Your sonic future is in my hands and all I can promise you is that your worlds are going to change, and change for the better. It may not happen overnight, but happen it will.

And to all you radio and record label executives out there, let me just say this: I'll pick up the broken, tangled pieces of your respective industries and I'll make them fly again, but it isn't going to be pretty. The road is going to be long and hard, and when we get to the end of it there isn't going to be even one of you no-good s.o.b.'s who won't regret having met me, even for tea. That being said, I encourage you all to buckle your seatbelts.

It's going to be a bumpy ride.

Song for the day: #222 -- 'Big Me' by the Foo Fighters.

Sunday, February 10, 2008

first anniversary

Today is the one week annniversary of the New England Patriots' historic loss to the New York Giants. I'm still so stoked I almost don't know what to do with myself! And how about that? That's the first time I've used the word stoke-- ever! Oh, this is exciting!

I don't have much more to say other than that. If you want to see the ultimate takedown of those insufferable Patriots, check out The Onion Sports section. I'd provide a link, but that would mean I'd have to do a web search. And it's way too early for that kind of thing.

Trust me, it's worth the trip. Especially if you loathe the New England Patriots the way I do. They lost the big game last week, in case you missed it. Man, that had to hurt.

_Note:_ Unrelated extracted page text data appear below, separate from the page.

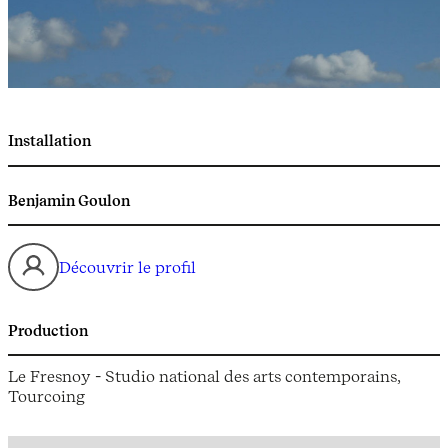
Installation
Benjamin Goulon
Découvrir le profil
Production
Le Fresnoy - Studio national des arts contemporains,
Tourcoing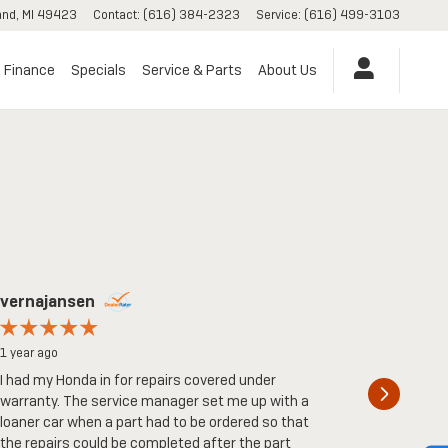
and
,
MI
49423
Contact
:
(616) 384-2323
Service
:
(616) 499-3103
Finance
Specials
Service & Parts
About Us
vernajansen
Kk
1 year ago
2 years ag
I had my Honda in for repairs covered under
I had a v
warranty. The service manager set me up with a
guys here.
loaner car when a part had to be ordered so that
pushy at a
the repairs could be completed after the part
and I didn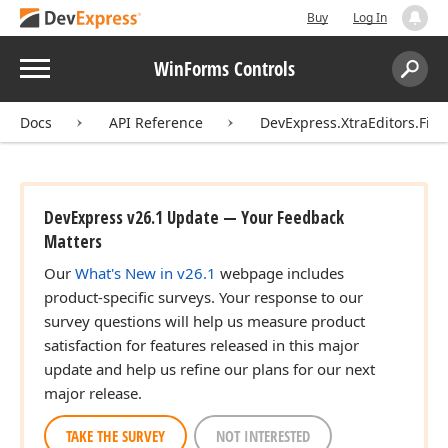
Buy
Log In
Menu
WinForms Controls
Search:
Sear
Docs
API Reference
DevExpress.XtraEditors.Filt
DevExpress v26.1 Update — Your Feedback
Matters
Our
What's New in v26.1
webpage includes
product-specific surveys. Your response to our
survey questions will help us measure product
satisfaction for features released in this major
update and help us refine our plans for our next
major release.
TAKE THE SURVEY
NOT INTERESTED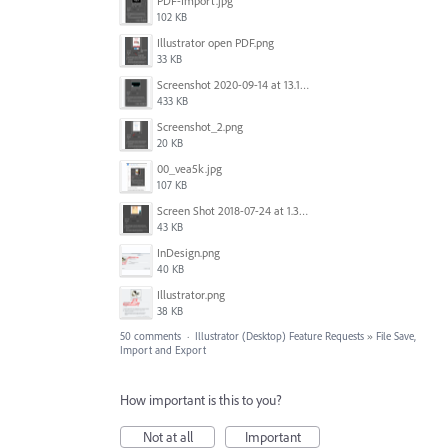
PDF-Import.jpg
102 KB
Illustrator open PDF.png
33 KB
Screenshot 2020-09-14 at 13.12.23.png
433 KB
Screenshot_2.png
20 KB
00_vea5k.jpg
107 KB
Screen Shot 2018-07-24 at 1.35.12 PM.png
43 KB
InDesign.png
40 KB
Illustrator.png
38 KB
50 comments
·
Illustrator (Desktop) Feature Requests
»
File Save,
Import and Export
How important is this to you?
Not at all
Important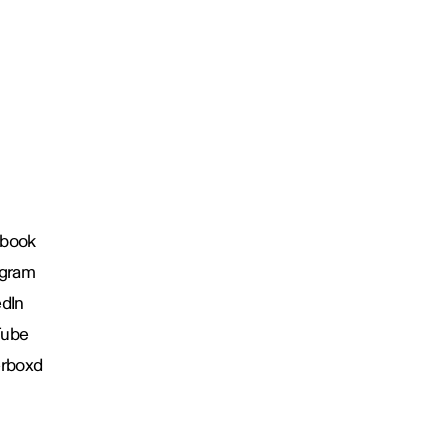
book
agram
edIn
Tube
erboxd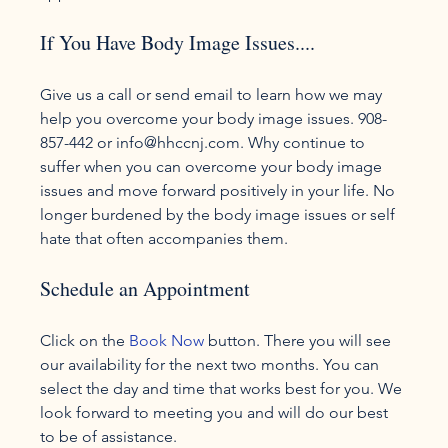
If You Have Body Image Issues....
Give us a call or send email to learn how we may 
help you overcome your body image issues. 908-
857-442 or info@hhccnj.com. Why continue to 
suffer when you can overcome your body image 
issues and move forward positively in your life. No 
longer burdened by the body image issues or self 
Schedule an Appointment
Click on the 
Book Now
 button. There you will see 
our availability for the next two months. You can 
select the day and time that works best for you. We 
look forward to meeting you and will do our best 
to be of assistance.
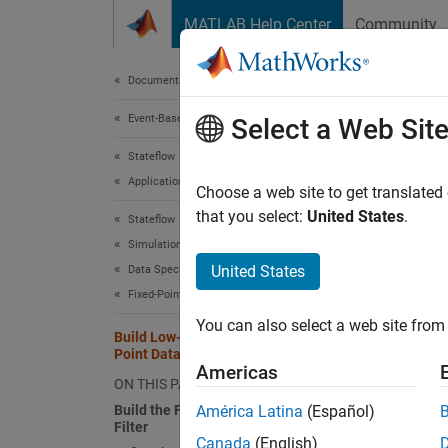
Skip to content
MATLAB Help Center
Community
Document
Documentation Home
Event-Based Modeling
Buil
Select a Web Sit
Stateflow
Applications
Choose a web site to get translated
This
that you select:
United States
.
Stateflow
Stat
Simulation in Simulink
Sign
United States
Data Specification
Fixed-Point Data
Simu
You can also select a web site from 
Build Low-Pass Filter by Using Fixed-
Point Data
This ex
Americas
ON THIS PAGE
filter.
Build the Fixed-Point Butterworth
América Latina
(Español)
memory
Filter
Canada
(English)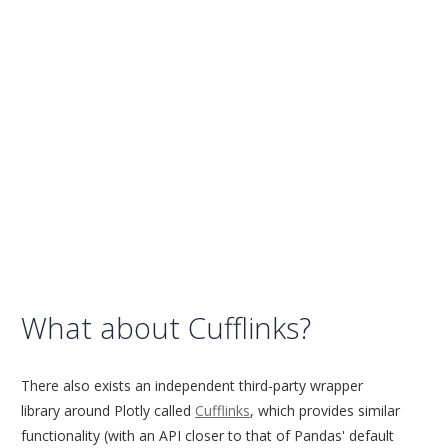
What about Cufflinks?
There also exists an independent third-party wrapper
library around Plotly called
Cufflinks
, which provides similar
functionality (with an API closer to that of Pandas' default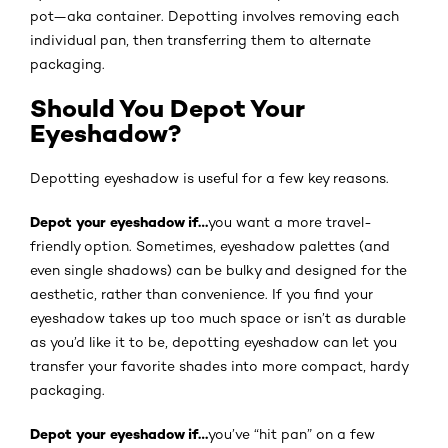
pot—aka container. Depotting involves removing each
individual pan, then transferring them to alternate
packaging.
Should You Depot Your
Eyeshadow?
Depotting eyeshadow is useful for a few key reasons.
Depot your eyeshadow if…
you want a more travel-
friendly option. Sometimes, eyeshadow palettes (and
even single shadows) can be bulky and designed for the
aesthetic, rather than convenience. If you find your
eyeshadow takes up too much space or isn’t as durable
as you’d like it to be, depotting eyeshadow can let you
transfer your favorite shades into more compact, hardy
packaging.
Depot your eyeshadow if…
you’ve “hit pan” on a few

For the Patriots and their fans, that had to be a lot like taking a flaming arrow to the soul. Even if you somehow manage to pull it out, it still burns.

God Bless America.

Thursday, February 07, 2008

something true

One of my favorite songs of all time is Don McLean's 'American Pie.' I don't really understand it any better than I did when I was a kid, back when the song was popular, but I think it's very Dylan-like. The individual pieces may not make a whole lot of sense (perhaps on some level they do; there are some references I am able make out), but as a collage it kind of makes more sense. The whole is greater than the sum of its parts. Anyway, the lyric that always stuck out to me -- and still does -- is where McLean sings, '..and I knew if I had my chance/that I could make those people dance/and maybe they'd be happy/for awhile.

When I was a kid, I'd always replace the word 'dance' with 'laugh.' I can't sing a lick, but I've always been alright at making people laugh. And I think that's also why I generally try to do that: to inject just a bit of levity into these otherwise mostly grim proceedings.

There. I've told you a secret about myself and it's all true. I doublechecked.